## Directions for this task
Reproduce the following lines, replacing every occurrence of "phylum" with "division" and leaving all other text unchanged.
** Start Records shown **
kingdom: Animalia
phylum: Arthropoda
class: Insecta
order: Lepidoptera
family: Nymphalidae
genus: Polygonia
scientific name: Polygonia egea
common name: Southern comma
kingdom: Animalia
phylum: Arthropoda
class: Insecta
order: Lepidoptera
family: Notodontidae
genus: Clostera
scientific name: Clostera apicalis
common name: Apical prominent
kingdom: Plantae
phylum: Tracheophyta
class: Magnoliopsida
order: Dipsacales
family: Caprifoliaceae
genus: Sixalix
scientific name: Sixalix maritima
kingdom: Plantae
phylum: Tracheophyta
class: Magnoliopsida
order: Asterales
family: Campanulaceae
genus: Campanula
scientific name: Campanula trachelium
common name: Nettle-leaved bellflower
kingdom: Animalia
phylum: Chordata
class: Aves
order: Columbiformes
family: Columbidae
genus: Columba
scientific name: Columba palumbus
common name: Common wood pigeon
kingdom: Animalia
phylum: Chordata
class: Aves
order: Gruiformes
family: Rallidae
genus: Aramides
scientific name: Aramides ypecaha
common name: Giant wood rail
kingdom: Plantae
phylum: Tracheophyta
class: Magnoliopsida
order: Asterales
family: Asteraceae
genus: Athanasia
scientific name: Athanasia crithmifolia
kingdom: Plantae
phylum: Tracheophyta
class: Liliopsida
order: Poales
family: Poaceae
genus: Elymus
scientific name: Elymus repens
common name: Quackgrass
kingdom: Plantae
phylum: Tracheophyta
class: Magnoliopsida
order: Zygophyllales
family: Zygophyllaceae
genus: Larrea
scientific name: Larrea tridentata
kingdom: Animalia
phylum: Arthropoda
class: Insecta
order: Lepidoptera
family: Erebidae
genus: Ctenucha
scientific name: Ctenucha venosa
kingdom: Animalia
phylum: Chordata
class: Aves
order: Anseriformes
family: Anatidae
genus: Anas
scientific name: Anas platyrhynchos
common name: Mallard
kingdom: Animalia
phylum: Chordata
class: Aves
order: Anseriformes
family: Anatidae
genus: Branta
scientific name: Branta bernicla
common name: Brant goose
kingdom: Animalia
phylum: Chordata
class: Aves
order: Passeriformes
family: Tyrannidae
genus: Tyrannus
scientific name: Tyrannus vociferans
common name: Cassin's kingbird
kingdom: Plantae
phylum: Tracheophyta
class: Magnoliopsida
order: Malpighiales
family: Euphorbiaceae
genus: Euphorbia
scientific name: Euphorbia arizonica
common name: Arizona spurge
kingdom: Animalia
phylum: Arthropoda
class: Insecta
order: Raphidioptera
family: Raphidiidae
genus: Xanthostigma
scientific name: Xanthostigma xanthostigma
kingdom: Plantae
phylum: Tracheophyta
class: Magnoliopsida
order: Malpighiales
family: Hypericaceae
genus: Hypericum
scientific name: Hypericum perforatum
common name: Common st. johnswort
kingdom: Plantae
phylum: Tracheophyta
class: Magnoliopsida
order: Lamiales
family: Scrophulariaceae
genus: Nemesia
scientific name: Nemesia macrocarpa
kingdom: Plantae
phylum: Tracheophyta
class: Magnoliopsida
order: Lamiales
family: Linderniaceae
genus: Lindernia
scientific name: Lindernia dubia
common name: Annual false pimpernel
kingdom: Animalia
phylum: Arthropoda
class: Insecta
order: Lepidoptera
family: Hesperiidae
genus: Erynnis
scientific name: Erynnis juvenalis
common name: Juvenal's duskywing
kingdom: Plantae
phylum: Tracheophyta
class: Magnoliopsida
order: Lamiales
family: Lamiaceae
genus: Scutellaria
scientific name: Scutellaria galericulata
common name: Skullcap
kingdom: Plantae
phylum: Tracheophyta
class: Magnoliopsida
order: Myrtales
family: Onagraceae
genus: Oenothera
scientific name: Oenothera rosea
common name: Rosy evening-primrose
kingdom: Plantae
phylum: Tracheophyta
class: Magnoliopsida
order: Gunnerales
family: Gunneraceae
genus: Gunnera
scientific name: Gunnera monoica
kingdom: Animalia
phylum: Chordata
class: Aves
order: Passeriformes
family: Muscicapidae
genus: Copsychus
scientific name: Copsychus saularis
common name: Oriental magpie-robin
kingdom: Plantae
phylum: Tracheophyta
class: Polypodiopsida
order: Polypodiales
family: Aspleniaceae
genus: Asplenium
** End Records shown **
## Exercise response
kingdom: Animalia
division: Arthropoda
class: Insecta
order: Lepidoptera
family: Nymphalidae
genus: Polygonia
scientific name: Polygonia egea
common name: Southern comma
kingdom: Animalia
division: Arthropoda
class: Insecta
order: Lepidoptera
family: Notodontidae
genus: Clostera
scientific name: Clostera apicalis
common name: Apical prominent
kingdom: Plantae
division: Tracheophyta
class: Magnoliopsida
order: Dipsacales
family: Caprifoliaceae
genus: Sixalix
scientific name: Sixalix maritima
kingdom: Plantae
division: Tracheophyta
class: Magnoliopsida
order: Asterales
family: Campanulaceae
genus: Campanula
scientific name: Campanula trachelium
common name: Nettle-leaved bellflower
kingdom: Animalia
division: Chordata
class: Aves
order: Columbiformes
family: Columbidae
genus: Columba
scientific name: Columba palumbus
common name: Common wood pigeon
kingdom: Animalia
division: Chordata
class: Aves
order: Gruiformes
family: Rallidae
genus: Aramides
scientific name: Aramides ypecaha
common name: Giant wood rail
kingdom: Plantae
division: Tracheophyta
class: Magnoliopsida
order: Asterales
family: Asteraceae
genus: Athanasia
scientific name: Athanasia crithmifolia
kingdom: Plantae
division: Tracheophyta
class: Liliopsida
order: Poales
family: Poaceae
genus: Elymus
scientific name: Elymus repens
common name: Quackgrass
kingdom: Plantae
division: Tracheophyta
class: Magnoliopsida
order: Zygophyllales
family: Zygophyllaceae
genus: Larrea
scientific name: Larrea tridentata
kingdom: Animalia
division: Arthropoda
class: Insecta
order: Lepidoptera
family: Erebidae
genus: Ctenucha
scientific name: Ctenucha venosa
kingdom: Animalia
division: Chordata
class: Aves
order: Anseriformes
family: Anatidae
genus: Anas
scientific name: Anas platyrhynchos
common name: Mallard
kingdom: Animalia
division: Chordata
class: Aves
order: Anseriformes
family: Anatidae
genus: Branta
scientific name: Branta bernicla
common name: Brant goose
kingdom: Animalia
division: Chordata
class: Aves
order: Passeriformes
family: Tyrannidae
genus: Tyrannus
scientific name: Tyrannus vociferans
common name: Cassin's kingbird
kingdom: Plantae
division: Tracheophyta
class: Magnoliopsida
order: Malpighiales
family: Euphorbiaceae
genus: Euphorbia
scientific name: Euphorbia arizonica
common name: Arizona spurge
kingdom: Animalia
division: Arthropoda
class: Insecta
order: Raphidioptera
family: Raphidiidae
genus: Xanthostigma
scientific name: Xanthostigma xanthostigma
kingdom: Plantae
division: Tracheophyta
class: Magnoliopsida
order: Malpighiales
family: Hypericaceae
genus: Hypericum
scientific name: Hypericum perforatum
common name: Common st. johnswort
kingdom: Plantae
division: Tracheophyta
class: Magnoliopsida
order: Lamiales
family: Scrophulariaceae
genus: Nemesia
scientific name: Nemesia macrocarpa
kingdom: Plantae
division: Tracheophyta
class: Magnoliopsida
order: Lamiales
family: Linderniaceae
genus: Lindernia
scientific name: Lindernia dubia
common name: Annual false pimpernel
kingdom: Animalia
division: Arthropoda
class: Insecta
order: Lepidoptera
family: Hesperiidae
genus: Erynnis
scientific name: Erynnis juvenalis
common name: Juvenal's duskywing
kingdom: Plantae
division: Tracheophyta
class: Magnoliopsida
order: Lamiales
family: Lamiaceae
genus: Scutellaria
scientific name: Scutellaria galericulata
common name: Skullcap
kingdom: Plantae
division: Tracheophyta
class: Magnoliopsida
order: Myrtales
family: Onagraceae
genus: Oenothera
scientific name: Oenothera rosea
common name: Rosy evening-primrose
kingdom: Plantae
division: Tracheophyta
class: Magnoliopsida
order: Gunnerales
family: Gunneraceae
genus: Gunnera
scientific name: Gunnera monoica
kingdom: Animalia
division: Chordata
class: Aves
order: Passeriformes
family: Muscicapidae
genus: Copsychus
scientific name: Copsychus saularis
common name: Oriental magpie-robin
kingdom: Plantae
division: Tracheophyta
class: Polypodiopsida
order: Polypodiales
family: Aspleniaceae
genus: Asplenium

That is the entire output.